# Nikon S8100 (new) won't charge



## Tarabella (Sep 15, 2011)

The other day I was uploading pics from my Nikon S8100. I had 200 pics to upload. It was recognized and started to upload pics, but the camera turned off after only 2 pics were uploaded. I took it out then plugged it back in the computer...it did the same thing. It wouldn't stay turned on so the pics were only uploading 2-3 at a time. I spent hours turning the camera back on, waiting until it turned off, deleting the 2 or 3 pics from the memory card that had been uploaded, and plugging the camera back in the computer to repeat the process. After I had done this dozens of times, it finally stayed on long enough to upload the rest of the pics (about 80 or 90 of them). 
Now, I'm trying to charge my camera. A similar thing is happening: I plug the charger into the wall and the camera's green light comes on and blinks for 10 or so seconds...then stops. To get the camera to charge I have to replug it back in after it stops charging. I can't do this for the several hours it will take to charge the battery.

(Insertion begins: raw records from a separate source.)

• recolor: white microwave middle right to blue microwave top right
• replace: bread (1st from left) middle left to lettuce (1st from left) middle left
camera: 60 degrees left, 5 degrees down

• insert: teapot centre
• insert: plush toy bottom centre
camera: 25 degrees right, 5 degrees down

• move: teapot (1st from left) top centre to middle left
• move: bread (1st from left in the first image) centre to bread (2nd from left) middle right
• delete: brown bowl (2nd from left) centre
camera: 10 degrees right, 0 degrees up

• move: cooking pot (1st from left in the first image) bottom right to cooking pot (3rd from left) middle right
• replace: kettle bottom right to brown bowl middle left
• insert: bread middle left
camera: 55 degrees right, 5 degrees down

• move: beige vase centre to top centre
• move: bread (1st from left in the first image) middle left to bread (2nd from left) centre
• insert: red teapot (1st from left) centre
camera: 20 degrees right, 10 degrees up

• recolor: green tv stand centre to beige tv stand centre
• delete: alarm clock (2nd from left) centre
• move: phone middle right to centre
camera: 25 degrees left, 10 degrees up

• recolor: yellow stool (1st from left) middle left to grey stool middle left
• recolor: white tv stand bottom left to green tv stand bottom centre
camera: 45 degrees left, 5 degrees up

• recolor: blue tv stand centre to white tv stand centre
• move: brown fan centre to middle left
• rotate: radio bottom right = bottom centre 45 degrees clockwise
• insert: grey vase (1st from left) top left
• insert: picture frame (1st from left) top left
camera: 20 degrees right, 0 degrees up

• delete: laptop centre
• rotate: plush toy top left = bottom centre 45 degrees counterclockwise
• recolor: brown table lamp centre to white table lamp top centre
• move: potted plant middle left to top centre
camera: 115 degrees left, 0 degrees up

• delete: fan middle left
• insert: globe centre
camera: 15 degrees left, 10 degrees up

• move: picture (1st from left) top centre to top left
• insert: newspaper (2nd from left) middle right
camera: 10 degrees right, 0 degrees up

I have tried numerous outlets in different buildings, have bought new USB adapter cords, etc.--none of the equipment is faulty.


----------



## StringThing (Sep 15, 2011)

I'm not familiar with that point 'n' shoot camera, but here are some general things to try.  For the upload problems, I assume by what you wrote that you are using a USB cable from camera to computer.  Next time, try removing the SD card from the camera and plugging into a card reader t see if the pics will transfer.

For the charging issues, if your battery is removable, remove it for about 30 minutes and re-insert.  If it is removable and came with an external charger, try that instead of the USB option.

See if one of your menu options is a "reset".  If not, go through your manual and see if there is a hard reset option for your particular camera.  It's worth a try.

If all of the above fails, since you mentioned it is new, you may want to consider returning it for an exchange unit or for repair if that is an option.


----------



## KmH (Sep 15, 2011)

Tarabella said:


> The other day I was uploading pics from my Nikon S8100. I had 200 pics to upload. It was recognized and started to upload pics, but the camera turned off after only 2 pics were uploaded. I took it out then plugged it back in the computer...it did the same thing. It wouldn't stay turned on so the pics were only uploading 2-3 at a time. I spent hours turning the camera back on, waiting until it turned off, deleting the 2 or 3 pics from the memory card that had been uploaded, and plugging the camera back in the computer to repeat the process. After I had done this dozens of times, it finally stayed on long enough to upload the rest of the pics (about 80 or 90 of them).
> Now, I'm trying to charge my camera. A similar thing is happening: I plug the charger into the wall and the camera's green light comes on and blinks for 10 or so seconds...then stops. To get the camera to charge I have to replug it back in after it stops charging. I can't do this for the several hours it will take to charge the battery. I have tried numerous outlets in different buildings, have bought new USB adapter cords, etc.--none of the equipment is faulty.


Holy ****!


----------